Optimierung des REM-Schlafes vergisst Unwichtiges
Wie genau diese Optimierung des REM-Schlafs funktionieren könnte, hat Hobson zusammen mit seinem Kollegen Karl Friston vom University College London in einem Review-Artikel aus dem Jahr 2014 vorgestellt. Ihre Theorie ist stark von einem Ansatz der künstlichen Intelligenz inspiriert: dem Wake-Sleep-Algorithmus des KI-Pioniers Geoffrey Hinton. Kurz gesagt werden dabei unnötige Verbindungen in künstlichen neuronalen Netzen gelöscht. Das spart Ressourcen und erlaubt es dem Netzwerk, seine erlernten Objektkategorien zu verallgemeinern. Das Netz vergisst dabei Details, die für die Erkennung eines Objekts keine Rolle spielen, zum Beispiel das genaue Muster der Flecken im Fell eines Dalmatiners.
Im lebenden Gehirn könnte diese Art der Optimierung während des REM-Schlafs stattfinden und dabei unsere Traumerlebnisse erzeugen, so die Vorhersage von Hobson und Friston. Tatsächlich zeigte eine erste Studie in »Nature Neuroscience« im Jahr 2017, dass REM-Schlaf in Mäusen neue Synapsen selektiv zurechtstutzt.
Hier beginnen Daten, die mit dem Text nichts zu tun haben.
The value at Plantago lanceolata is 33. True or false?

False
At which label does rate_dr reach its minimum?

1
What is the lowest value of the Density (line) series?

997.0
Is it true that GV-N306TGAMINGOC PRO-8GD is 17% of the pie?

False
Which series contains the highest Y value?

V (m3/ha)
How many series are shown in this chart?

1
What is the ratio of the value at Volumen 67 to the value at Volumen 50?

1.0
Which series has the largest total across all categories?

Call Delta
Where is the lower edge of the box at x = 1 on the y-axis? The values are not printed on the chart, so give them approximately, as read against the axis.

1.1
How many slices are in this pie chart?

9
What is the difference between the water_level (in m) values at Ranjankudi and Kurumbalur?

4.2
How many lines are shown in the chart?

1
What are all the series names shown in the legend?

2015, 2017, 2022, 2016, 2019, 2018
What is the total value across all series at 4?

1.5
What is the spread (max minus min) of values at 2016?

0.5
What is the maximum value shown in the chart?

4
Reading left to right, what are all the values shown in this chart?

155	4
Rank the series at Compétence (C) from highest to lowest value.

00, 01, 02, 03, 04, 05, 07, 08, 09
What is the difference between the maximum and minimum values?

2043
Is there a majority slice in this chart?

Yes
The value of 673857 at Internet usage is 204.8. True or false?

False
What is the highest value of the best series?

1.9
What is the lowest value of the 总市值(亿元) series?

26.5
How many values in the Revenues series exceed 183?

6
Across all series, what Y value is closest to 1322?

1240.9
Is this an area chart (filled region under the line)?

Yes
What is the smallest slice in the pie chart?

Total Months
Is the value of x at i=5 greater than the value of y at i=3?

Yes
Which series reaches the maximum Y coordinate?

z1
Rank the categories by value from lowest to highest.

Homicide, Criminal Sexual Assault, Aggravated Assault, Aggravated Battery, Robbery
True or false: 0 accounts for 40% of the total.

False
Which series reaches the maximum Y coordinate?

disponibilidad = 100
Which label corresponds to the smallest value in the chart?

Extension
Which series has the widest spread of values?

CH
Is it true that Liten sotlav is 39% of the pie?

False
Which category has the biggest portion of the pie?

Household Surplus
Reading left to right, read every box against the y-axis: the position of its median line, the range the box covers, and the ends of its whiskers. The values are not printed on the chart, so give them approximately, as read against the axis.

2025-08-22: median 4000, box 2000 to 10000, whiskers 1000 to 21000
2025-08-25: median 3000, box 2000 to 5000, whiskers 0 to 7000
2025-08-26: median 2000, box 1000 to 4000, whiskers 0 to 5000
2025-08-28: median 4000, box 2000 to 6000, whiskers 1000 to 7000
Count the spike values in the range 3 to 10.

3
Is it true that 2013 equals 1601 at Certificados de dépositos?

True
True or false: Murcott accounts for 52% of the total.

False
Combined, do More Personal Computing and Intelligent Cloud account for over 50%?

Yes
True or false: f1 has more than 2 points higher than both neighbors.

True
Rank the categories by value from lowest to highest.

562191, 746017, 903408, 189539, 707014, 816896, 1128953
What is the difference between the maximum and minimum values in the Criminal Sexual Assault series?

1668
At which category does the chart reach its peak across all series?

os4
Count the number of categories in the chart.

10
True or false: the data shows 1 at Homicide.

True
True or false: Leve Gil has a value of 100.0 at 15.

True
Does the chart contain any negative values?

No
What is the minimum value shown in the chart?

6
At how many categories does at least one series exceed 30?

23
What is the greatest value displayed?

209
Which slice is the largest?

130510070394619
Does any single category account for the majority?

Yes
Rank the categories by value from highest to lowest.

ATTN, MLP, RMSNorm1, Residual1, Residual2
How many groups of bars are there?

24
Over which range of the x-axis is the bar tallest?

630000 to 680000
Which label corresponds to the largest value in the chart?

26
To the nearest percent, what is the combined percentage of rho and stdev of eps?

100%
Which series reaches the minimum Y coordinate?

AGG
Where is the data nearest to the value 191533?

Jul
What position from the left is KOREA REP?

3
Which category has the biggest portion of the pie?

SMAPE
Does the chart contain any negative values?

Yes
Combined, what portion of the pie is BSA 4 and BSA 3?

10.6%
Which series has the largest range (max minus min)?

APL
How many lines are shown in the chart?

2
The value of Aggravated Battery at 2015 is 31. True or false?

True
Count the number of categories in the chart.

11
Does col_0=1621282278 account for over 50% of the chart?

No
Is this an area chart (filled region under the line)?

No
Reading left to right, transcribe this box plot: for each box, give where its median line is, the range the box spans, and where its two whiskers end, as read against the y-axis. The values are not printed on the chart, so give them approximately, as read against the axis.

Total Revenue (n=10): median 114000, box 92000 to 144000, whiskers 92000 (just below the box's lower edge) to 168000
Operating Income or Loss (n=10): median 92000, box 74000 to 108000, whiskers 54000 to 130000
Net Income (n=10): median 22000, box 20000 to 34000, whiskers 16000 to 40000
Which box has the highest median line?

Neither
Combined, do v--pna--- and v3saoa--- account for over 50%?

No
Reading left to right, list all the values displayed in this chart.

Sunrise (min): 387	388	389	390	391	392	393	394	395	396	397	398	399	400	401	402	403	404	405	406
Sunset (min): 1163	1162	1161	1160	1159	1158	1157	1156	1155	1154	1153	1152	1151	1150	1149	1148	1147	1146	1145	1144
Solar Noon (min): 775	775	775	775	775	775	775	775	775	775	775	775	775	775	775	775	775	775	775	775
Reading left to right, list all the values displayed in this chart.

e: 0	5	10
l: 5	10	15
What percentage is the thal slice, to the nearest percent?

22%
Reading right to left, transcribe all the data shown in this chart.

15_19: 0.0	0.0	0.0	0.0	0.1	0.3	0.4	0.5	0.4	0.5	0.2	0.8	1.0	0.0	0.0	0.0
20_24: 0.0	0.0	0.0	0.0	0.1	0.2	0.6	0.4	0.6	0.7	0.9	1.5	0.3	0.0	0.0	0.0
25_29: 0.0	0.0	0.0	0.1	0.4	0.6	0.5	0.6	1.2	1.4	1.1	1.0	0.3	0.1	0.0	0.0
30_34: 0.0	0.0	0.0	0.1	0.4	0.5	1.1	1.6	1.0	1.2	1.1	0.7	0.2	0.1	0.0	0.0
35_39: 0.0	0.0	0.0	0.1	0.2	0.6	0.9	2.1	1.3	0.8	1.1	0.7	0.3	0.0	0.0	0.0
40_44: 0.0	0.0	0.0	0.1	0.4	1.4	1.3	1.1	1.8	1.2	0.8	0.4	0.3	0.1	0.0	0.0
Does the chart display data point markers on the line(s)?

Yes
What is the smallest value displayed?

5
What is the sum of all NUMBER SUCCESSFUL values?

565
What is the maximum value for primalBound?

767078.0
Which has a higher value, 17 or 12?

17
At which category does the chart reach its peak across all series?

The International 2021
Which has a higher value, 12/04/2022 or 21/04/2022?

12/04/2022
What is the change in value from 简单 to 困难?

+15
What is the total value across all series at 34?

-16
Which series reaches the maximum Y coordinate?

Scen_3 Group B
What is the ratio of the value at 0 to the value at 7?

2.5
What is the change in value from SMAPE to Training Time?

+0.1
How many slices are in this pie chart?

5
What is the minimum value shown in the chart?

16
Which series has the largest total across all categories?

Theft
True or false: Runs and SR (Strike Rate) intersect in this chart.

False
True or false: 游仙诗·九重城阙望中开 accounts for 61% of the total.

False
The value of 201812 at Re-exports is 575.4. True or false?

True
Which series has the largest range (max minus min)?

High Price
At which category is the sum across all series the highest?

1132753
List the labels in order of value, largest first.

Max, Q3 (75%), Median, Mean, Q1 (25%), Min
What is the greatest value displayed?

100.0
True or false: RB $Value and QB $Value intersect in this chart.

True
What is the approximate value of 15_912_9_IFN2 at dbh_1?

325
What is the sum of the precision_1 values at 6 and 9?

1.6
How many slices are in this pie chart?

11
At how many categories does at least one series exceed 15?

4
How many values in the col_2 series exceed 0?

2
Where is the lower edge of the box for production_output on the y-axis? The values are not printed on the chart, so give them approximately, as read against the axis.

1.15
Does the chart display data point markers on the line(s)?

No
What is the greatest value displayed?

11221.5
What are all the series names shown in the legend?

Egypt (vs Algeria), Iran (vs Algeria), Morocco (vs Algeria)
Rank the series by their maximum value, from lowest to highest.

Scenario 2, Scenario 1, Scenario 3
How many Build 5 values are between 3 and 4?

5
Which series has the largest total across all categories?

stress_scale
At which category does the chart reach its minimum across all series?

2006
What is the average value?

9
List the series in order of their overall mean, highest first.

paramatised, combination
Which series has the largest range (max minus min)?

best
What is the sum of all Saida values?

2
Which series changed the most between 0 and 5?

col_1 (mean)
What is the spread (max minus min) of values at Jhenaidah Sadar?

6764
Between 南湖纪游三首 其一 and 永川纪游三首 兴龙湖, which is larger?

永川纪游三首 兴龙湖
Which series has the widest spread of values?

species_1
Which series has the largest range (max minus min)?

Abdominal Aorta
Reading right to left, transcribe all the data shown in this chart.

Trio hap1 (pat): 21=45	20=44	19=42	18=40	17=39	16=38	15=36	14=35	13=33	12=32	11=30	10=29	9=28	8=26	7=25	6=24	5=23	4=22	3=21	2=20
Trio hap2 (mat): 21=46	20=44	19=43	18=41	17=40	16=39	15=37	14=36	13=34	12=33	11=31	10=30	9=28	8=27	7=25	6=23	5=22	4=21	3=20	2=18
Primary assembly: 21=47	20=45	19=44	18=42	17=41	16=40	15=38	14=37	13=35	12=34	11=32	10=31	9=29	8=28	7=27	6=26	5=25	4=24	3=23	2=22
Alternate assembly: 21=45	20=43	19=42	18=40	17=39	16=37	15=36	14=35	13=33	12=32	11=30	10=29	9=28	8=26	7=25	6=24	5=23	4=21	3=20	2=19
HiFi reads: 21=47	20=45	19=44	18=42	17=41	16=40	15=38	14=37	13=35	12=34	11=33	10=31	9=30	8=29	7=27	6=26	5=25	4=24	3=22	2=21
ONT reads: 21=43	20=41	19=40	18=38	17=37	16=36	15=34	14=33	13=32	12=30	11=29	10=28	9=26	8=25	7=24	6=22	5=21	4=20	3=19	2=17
Demnach »hat der REM-Schlaf vielfältige Funktionen bei der Gehirnentwicklung, dem Lernen und der Gedächtniskonsolidierung, indem er neu gebildete Synapsen selektiv eliminiert und aufrechterhält«, wie die Autoren von der Peking und der New York University schreiben.
Dass Neugeborene und Föten so viel Zeit im REM-Schlaf verbringen, könnte also daran liegen, dass ihr Gehirn jede Menge Synapsen stärken oder entfernen muss. Ob sie dabei träumen, lässt sich noch nicht eindeutig bejahen. Bisher spricht zumindest nichts dagegen. In Zukunft könnten fMRT-Aufnahmen des Gehirns im Mutterleib die These aber untermauern. Denn die typischen Aktivitätsmuster des Gehirns beim Träumen sind schon seit Jahren bekannt. Sollten diese auch im Hirn von Föten während des REM-Schlafs auftreten, könnte das die Frage klären, wann der Mensch zum ersten Mal träumt.